Forum Diskusi dalam Rangka Perayaan Milad Istiqlal ke-39

0
581

Jakarta (27/02/2017) – Direktorat Jenderal Kebudayaan, Kementerian Pendidikan dan Kebudayaan, bekerjasama dengan Badan Pelaksana Pengelola Masjid Istiqlal (BPPMI) mengadakan acara Forum Diskusi dengan tema “Masjid Pusat Peradaban dan Pemersatu Bangsa”. Acara tersebut diadakan bertepatan dengan Perayaan Milad Istiqla ke-39 tahun.

Dalam penutupan Perayaan Milad Istiqlal Tahun 2017 pada Forum Diskusi, Direktur Jenderal Kebudayaan menyampaikan beberapa hal yaitu tidak meratanya sejarah agama Islam di Nusantara karena wilayah kita adalah negara Maritim. Konsep persebaran Islam yang terjadi di satu tempat belum tentu sama dengan pengaruh Islam di tempat lainnya. Tradisi arsitektur dari pengaruh Gujarat sangat nampak di Nusantara, misalnya arsitektur masjid di Demak yang dimulai dari abad ke-15. Masjid di Lombok untuk arsitekturnya lebih tradisional dan berkaitan dengan tradisi lokal di sana. Masjid yang dibangun pada saat itu merupakan cerminan dari lapisan peradaban perkembangan Islam di Nusantara.

Suasana Forum Diskusi

Masjid saya kira mempunyai arti penting, masjid yang telah berusia di atas 50 tahun itu dapat dikategorikan sebagai Cagar Budaya. Cagar Budaya tersebut dapat diusulkan oleh Pemerintah Daerah dan Pemerintah Pusat yang akan menetapkan Masjid tersebut sebagai Cagar Budaya. Sehingga dalam perkembangannya kita dapat menetapkan Cagar Budaya dalam Tingkat Kabupaten atau Kota, Provinsi, dan Nasional. Masjid Istiqlal sudah ditetapkan sebagai Cagar Budaya Nasional sejak tahun 2005.

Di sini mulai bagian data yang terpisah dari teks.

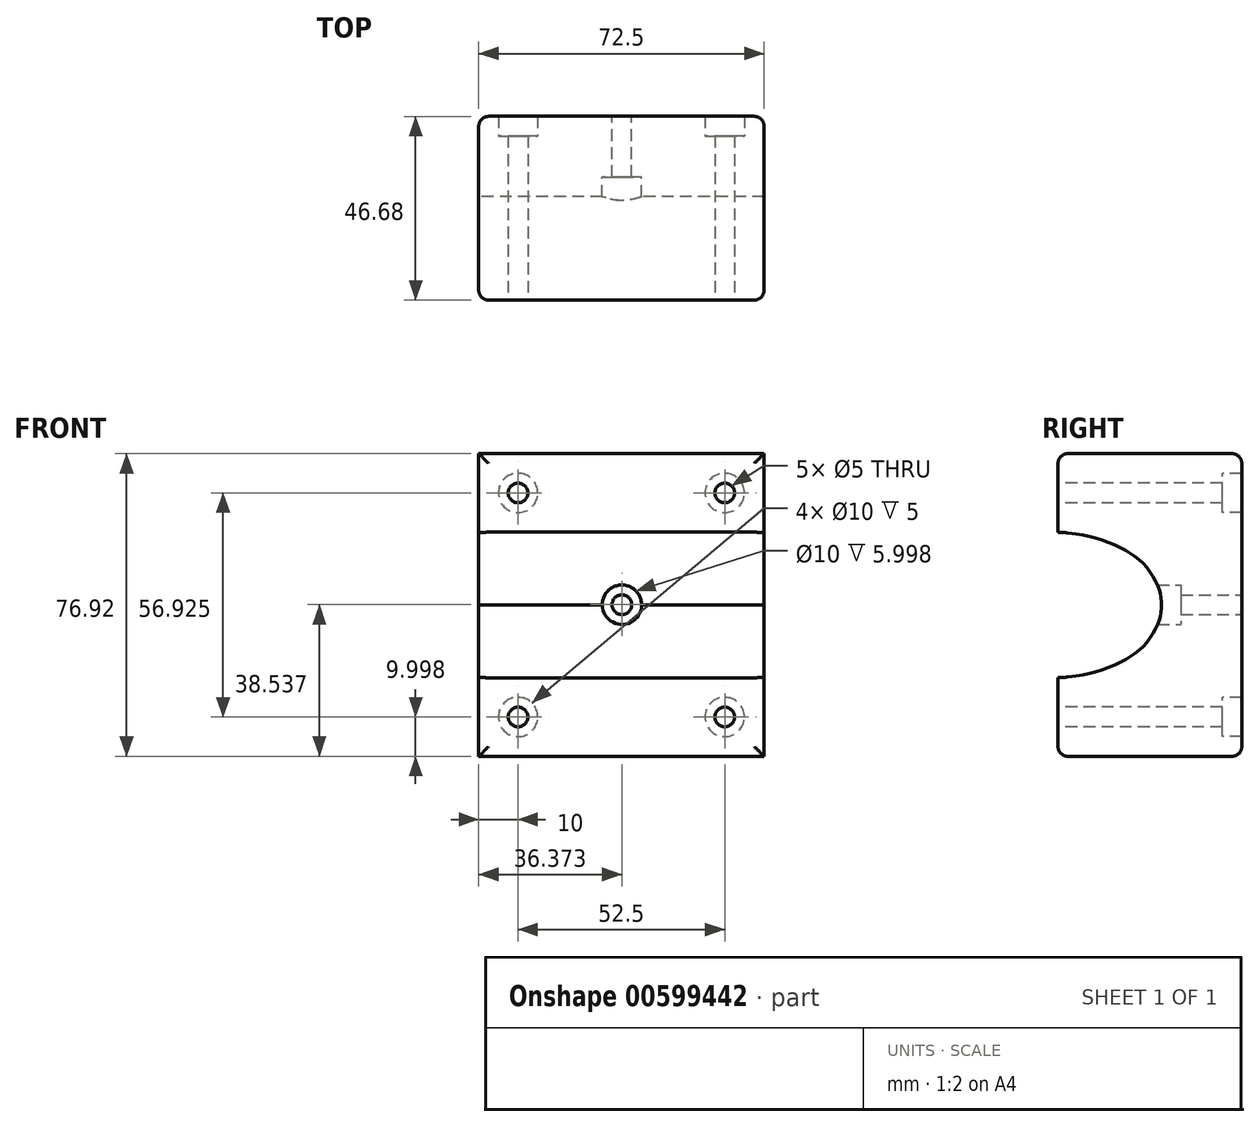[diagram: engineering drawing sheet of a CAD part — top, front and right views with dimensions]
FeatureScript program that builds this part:
annotation { "Feature Type Name" : "Feature", "Feature Type Description" : "" }
export const myFeature = defineFeature(function(context is Context, id is Id, definition is map)
    precondition{}
    {
        {
            var Q0;
            Q0=qCreatedBy(makeId("Right.planeOp"),FACE);
            var sketch = newSketch(context, id + "F0", { "sketchPlane" : qUnion([Q0])});
            skFitSpline(sketch, "E0.0", {"points": [v(-65.87, 0.89) * mm, v(-64.8, 1.67) * mm, v(-62.45, 3.19) * mm, v(-57.02, 6.06) * mm, v(-50.73, 8.67) * mm, v(-44.06, 10.98) * mm, v(-38.98, 12.54) * mm, v(-33.97, 13.9) * mm, v(-27.45, 15.46) * mm, v(-21.18, 16.65) * mm, v(-15.26, 17.5) * mm, v(-11.02, 18) * mm, v(-7, 18.34) * mm, v(-3.2, 18.55) * mm, v(0.4, 18.66) * mm, v(3.25, 18.68) * mm, v(5.47, 18.65) * mm, v(7.1, 18.62) * mm, v(8.7, 18.58) * mm, v(10.8, 18.5) * mm, v(13.41, 18.32) * mm, v(15.98, 18.01) * mm, v(18.01, 17.64) * mm, v(19.53, 17.3) * mm, v(21.04, 16.88) * mm, v(22.99, 16.25) * mm, v(24.85, 15.51) * mm, v(26.59, 14.7) * mm, v(27.81, 14.07) * mm, v(28.95, 13.42) * mm, v(30, 12.76) * mm, v(30.96, 12.06) * mm, v(31.85, 11.32) * mm, v(32.68, 10.52) * mm, v(33.46, 9.67) * mm, v(34.18, 8.74) * mm, v(34.86, 7.74) * mm, v(35.5, 6.7) * mm, v(36.05, 5.65) * mm, v(36.44, 4.76) * mm, v(36.7, 4.05) * mm, v(36.88, 3.52) * mm, v(37.01, 3) * mm, v(37.15, 2.32) * mm, v(37.25, 1.54) * mm, v(37.3, 0.7) * mm, v(37.3, 0.22) * mm, v(37.3, 0) * mm]});
            skLineSegment(sketch, "E1", {"start": v(11.06, 18.47) * mm, "end": v(11.06, 38.46) * mm});
            skLineSegment(sketch, "E2", {"start": v(11.06, 38.46) * mm, "end": v(57.74, 38.46) * mm});
            skFitSpline(sketch, "E3.MirrorCS", {"points": [v(-65.87, -0.89) * mm, v(-64.8, -1.67) * mm, v(-62.45, -3.19) * mm, v(-57.02, -6.06) * mm, v(-50.73, -8.67) * mm, v(-44.06, -10.98) * mm, v(-38.98, -12.54) * mm, v(-33.97, -13.9) * mm, v(-27.45, -15.46) * mm, v(-21.18, -16.65) * mm, v(-15.26, -17.5) * mm, v(-11.02, -18) * mm, v(-7, -18.34) * mm, v(-3.2, -18.55) * mm, v(0.4, -18.66) * mm, v(3.25, -18.68) * mm, v(5.47, -18.65) * mm, v(7.1, -18.62) * mm, v(8.7, -18.58) * mm, v(10.8, -18.5) * mm, v(13.41, -18.32) * mm, v(15.98, -18.01) * mm, v(18.01, -17.64) * mm, v(19.53, -17.3) * mm, v(21.04, -16.88) * mm, v(22.99, -16.25) * mm, v(24.85, -15.51) * mm, v(26.59, -14.7) * mm, v(27.81, -14.07) * mm, v(28.95, -13.42) * mm, v(30, -12.76) * mm, v(30.96, -12.06) * mm, v(31.85, -11.32) * mm, v(32.68, -10.52) * mm, v(33.46, -9.67) * mm, v(34.18, -8.74) * mm, v(34.86, -7.74) * mm, v(35.5, -6.7) * mm, v(36.05, -5.65) * mm, v(36.44, -4.76) * mm, v(36.7, -4.05) * mm, v(36.88, -3.52) * mm, v(37.01, -3) * mm, v(37.15, -2.32) * mm, v(37.25, -1.54) * mm, v(37.3, -0.7) * mm, v(37.3, -0.22) * mm, v(37.3, 0) * mm]});
            skLineSegment(sketch, "E4.MirrorCS", {"start": v(11.06, -38.46) * mm, "end": v(57.74, -38.46) * mm});
            skLineSegment(sketch, "E5.MirrorCS", {"start": v(11.06, -18.47) * mm, "end": v(11.06, -38.46) * mm});
            skLineSegment(sketch, "E6", {"start": v(57.74, 38.46) * mm, "end": v(57.74, -38.46) * mm});
            skSolve(sketch);
        }
        {
            var Q0;
            Q0 = qSketchRegion(id + "F0", true);
            extrude(context, id + "F1", {"entities" : qUnion([Q0]), "depth" : 72.5 * mm, "offsetDistance" : 25 * mm});
        }
        {
            var Q0;
            Q0=makeQuery(id+"F1.opExtrude","SWEPT_FACE",FACE,{"disambiguationData":[OSD([sQuery(id+"F0.wireOp",EDGE,"E1")])]});
            var sketch = newSketch(context, id + "F2", { "sketchPlane" : qUnion([Q0])});
            skPoint(sketch, "E7", {"position": v(36.37, 0.08) * mm});
            skSolve(sketch);
        }
        {
            var Q0;
            Q0=sQuery(id+"F2.wireOp",VERTEX,"8a5668b4-76ee-41ec-8645-79288d4d8dce");
            var Q1;
            Q1=sQuery(id+"F2.wireOp",VERTEX,"E7");
            var Q2;
            Q2=makeQuery(id+"F1.opExtrude","SWEPT_BODY",BODY,{"disambiguationData":[OSD([sQuery(id+"F0.wireOp",EDGE,"E0.0"),sQuery(id+"F0.wireOp",EDGE,"E1"),sQuery(id+"F0.wireOp",EDGE,"E2"),sQuery(id+"F0.wireOp",EDGE,"E3.MirrorCS"),sQuery(id+"F0.wireOp",EDGE,"E4.MirrorCS"),sQuery(id+"F0.wireOp",EDGE,"E5.MirrorCS"),sQuery(id+"F0.wireOp",EDGE,"E6")])]});
            hole(context, id + "F3", {"style" : HoleStyle.C_BORE, "endStyle" : HoleEndStyle.THROUGH, "holeDiameter" : 5 * mm, "cBoreDiameter" : 10 * mm, "cBoreDepth" : 5 * mm, "majorDiameter" : 5 * mm, "isTappedThrough" : true, "tappedDepth" : 12 * mm, "tapClearance" : 3, "locations" : qUnion([Q0, Q1]), "scope" : qUnion([Q2]), "startStyle" : HoleStartStyle.PART});
        }
        {
            var Q0;
            Q0=makeQuery(id+"F1.opExtrude","SWEPT_FACE",FACE,{"disambiguationData":[OSD([sQuery(id+"F0.wireOp",EDGE,"E6")])]});
            var sketch = newSketch(context, id + "F4", { "sketchPlane" : qUnion([Q0])});
            skSolve(sketch);
        }
        {
            var Q0;
            Q0=makeQuery(id+"F1.opExtrude","SWEPT_EDGE",EDGE,{"disambiguationData":[OSD([sQuery(id+"F0.wireOp",EDGE,"E4.MirrorCS"),sQuery(id+"F0.wireOp",EDGE,"E6")])]});
            var Q1;
            Q1=makeQuery(id+"F1.opExtrude","CAP_EDGE",EDGE,{"disambiguationData":[OSD([sQuery(id+"F0.wireOp",EDGE,"E6")])],"isStart":false});
            var Q2;
            Q2=makeQuery(id+"F1.opExtrude","SWEPT_EDGE",EDGE,{"disambiguationData":[OSD([sQuery(id+"F0.wireOp",EDGE,"E2"),sQuery(id+"F0.wireOp",EDGE,"E6")])]});
            var Q3;
            Q3=makeQuery(id+"F1.opExtrude","CAP_EDGE",EDGE,{"disambiguationData":[OSD([sQuery(id+"F0.wireOp",EDGE,"E6")])],"isStart":true});
            fillet(context, id + "F5", {"entities" : qUnion([Q0, Q1, Q2, Q3]), "radius" : 2.5 * mm, "tangentPropagation" : true, "allowEdgeOverflow" : false});
        }
        {
            var Q0;
            Q0=makeQuery(id+"F1.opExtrude","CAP_EDGE",EDGE,{"disambiguationData":[OSD([sQuery(id+"F0.wireOp",EDGE,"E1")])],"isStart":true});
            var Q1;
            Q1=makeQuery(id+"F1.opExtrude","SWEPT_EDGE",EDGE,{"disambiguationData":[OSD([sQuery(id+"F0.wireOp",EDGE,"E1"),sQuery(id+"F0.wireOp",EDGE,"E2")])]});
            var Q2;
            Q2=makeQuery(id+"F1.opExtrude","CAP_EDGE",EDGE,{"disambiguationData":[OSD([sQuery(id+"F0.wireOp",EDGE,"E1")])],"isStart":false});
            var Q3;
            Q3=makeQuery(id+"F1.opExtrude","CAP_EDGE",EDGE,{"disambiguationData":[OSD([sQuery(id+"F0.wireOp",EDGE,"E5.MirrorCS")])],"isStart":false});
            var Q4;
            Q4=makeQuery(id+"F1.opExtrude","SWEPT_EDGE",EDGE,{"disambiguationData":[OSD([sQuery(id+"F0.wireOp",EDGE,"E4.MirrorCS"),sQuery(id+"F0.wireOp",EDGE,"E5.MirrorCS")])]});
            var Q5;
            Q5=makeQuery(id+"F1.opExtrude","CAP_EDGE",EDGE,{"disambiguationData":[OSD([sQuery(id+"F0.wireOp",EDGE,"E5.MirrorCS")])],"isStart":true});
            fillet(context, id + "F6", {"entities" : qUnion([Q0, Q1, Q2, Q3, Q4, Q5]), "radius" : 2.5 * mm, "tangentPropagation" : true, "allowEdgeOverflow" : false});
        }
        {
            var Q0;
            {var subQ0=sQuery(id+"F0.wireOp",EDGE,"E6");Q0=makeQuery(id+"F4.imprint","IMPRINT",FACE,{"disambiguationData":[TD([[makeQuery(id+"F4.imprint","IMPRINT",EDGE,{"derivedFrom":makeQuery(id+"F1.opExtrude","CAP_EDGE",EDGE,{"disambiguationData":[OSD([subQ0])],"isStart":true})}),-1.0]])]});}
            var sketch = newSketch(context, id + "F7", { "sketchPlane" : qUnion([Q0])});
            skLineSegment(sketch, "E8", {"start": v(-87.6, 28.46) * mm, "end": v(9.67, 28.46) * mm});
            skLineSegment(sketch, "E9", {"start": v(-62.5, 42.62) * mm, "end": v(-62.5, -45.8) * mm});
            skPoint(sketch, "E10", {"position": v(-62.5, 28.46) * mm});
            skLineSegment(sketch, "E11", {"start": v(-10, 50.15) * mm, "end": v(-10, -46.25) * mm});
            skLineSegment(sketch, "E12", {"start": v(-91.74, -28.46) * mm, "end": v(11.22, -28.46) * mm});
            skPoint(sketch, "E13", {"position": v(-10, 28.46) * mm});
            skPoint(sketch, "E14", {"position": v(-62.5, -28.46) * mm});
            skPoint(sketch, "E15", {"position": v(-10, -28.46) * mm});
            skSolve(sketch);
        }
        {
            var Q0;
            Q0=sQuery(id+"F7.wireOp",VERTEX,"E10");
            var Q1;
            Q1=sQuery(id+"F7.wireOp",VERTEX,"E13");
            var Q2;
            Q2=sQuery(id+"F7.wireOp",VERTEX,"E14");
            var Q3;
            Q3=sQuery(id+"F7.wireOp",VERTEX,"E15");
            var Q4;
            Q4=makeQuery(id+"F1.opExtrude","SWEPT_BODY",BODY,{"disambiguationData":[OSD([sQuery(id+"F0.wireOp",EDGE,"E0.0"),sQuery(id+"F0.wireOp",EDGE,"E1"),sQuery(id+"F0.wireOp",EDGE,"E2"),sQuery(id+"F0.wireOp",EDGE,"E3.MirrorCS"),sQuery(id+"F0.wireOp",EDGE,"E4.MirrorCS"),sQuery(id+"F0.wireOp",EDGE,"E5.MirrorCS"),sQuery(id+"F0.wireOp",EDGE,"E6")])]});
            hole(context, id + "F8", {"style" : HoleStyle.C_BORE, "endStyle" : HoleEndStyle.THROUGH, "holeDiameter" : 5 * mm, "cBoreDiameter" : 10 * mm, "cBoreDepth" : 5 * mm, "majorDiameter" : 5 * mm, "isTappedThrough" : true, "tappedDepth" : 12 * mm, "tapClearance" : 3, "locations" : qUnion([Q0, Q1, Q2, Q3]), "scope" : qUnion([Q4]), "startStyle" : HoleStartStyle.PART});
        }
    });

Beberapa masjid tua  ada yang mengalami kerusakan secara fisik, sehingga perlu perbaikan. Undang-Undang Cagar Budaya melindungi kewajiban untuk perbaikan tersebut. Perlindungan ini berarti strukturnya tidak boleh diubah. Seringkali Cagar Budaya banyak masyarakat yang maksudnya memperbaiki malah sebaliknya justru merusak. Perlindungan terhadap Cagar Budaya menjadi hal penting selama tidak mengubah strukturnya, karena catatan mengenai sejarah dalam Cagar Budaya tersebut harus tersimpan dengan baik. Tahun 1991 dan 1995 pernah ada Festival Istiqlal pengunjungnya jutaan dan jauh lebih besar dari festival-festival pada saat itu, oleh karena itu mari kita hidupkan lagi festival tersebut.

Dalam catatan kami ada 132 masjid yang ditetapkan sebagai Cagar Budaya. Diharapkan festival seperti di Istiqlal bisa diadakan di Masjid lain yang sudah ditetapkan sebagai Cagar Budaya. Sebagai contoh, kita akan adakan festival ini di Masjid Lama Banten, di depannya terdapat Balai Pelestarian Cagar Budaya Banten. Kegiatan ini bisa bekerjasama dengan komunitas, seniman, budayawan, remaja masjid yang tentunya dapat mengembangkan dakwah Islami lebih kuat. Kerjasama ini masih memerlukan banyak sekali penelitian untuk menghimpun apa saja yang sudah dilakukan, apa yang diketahui, dan apa yang belum diketahui.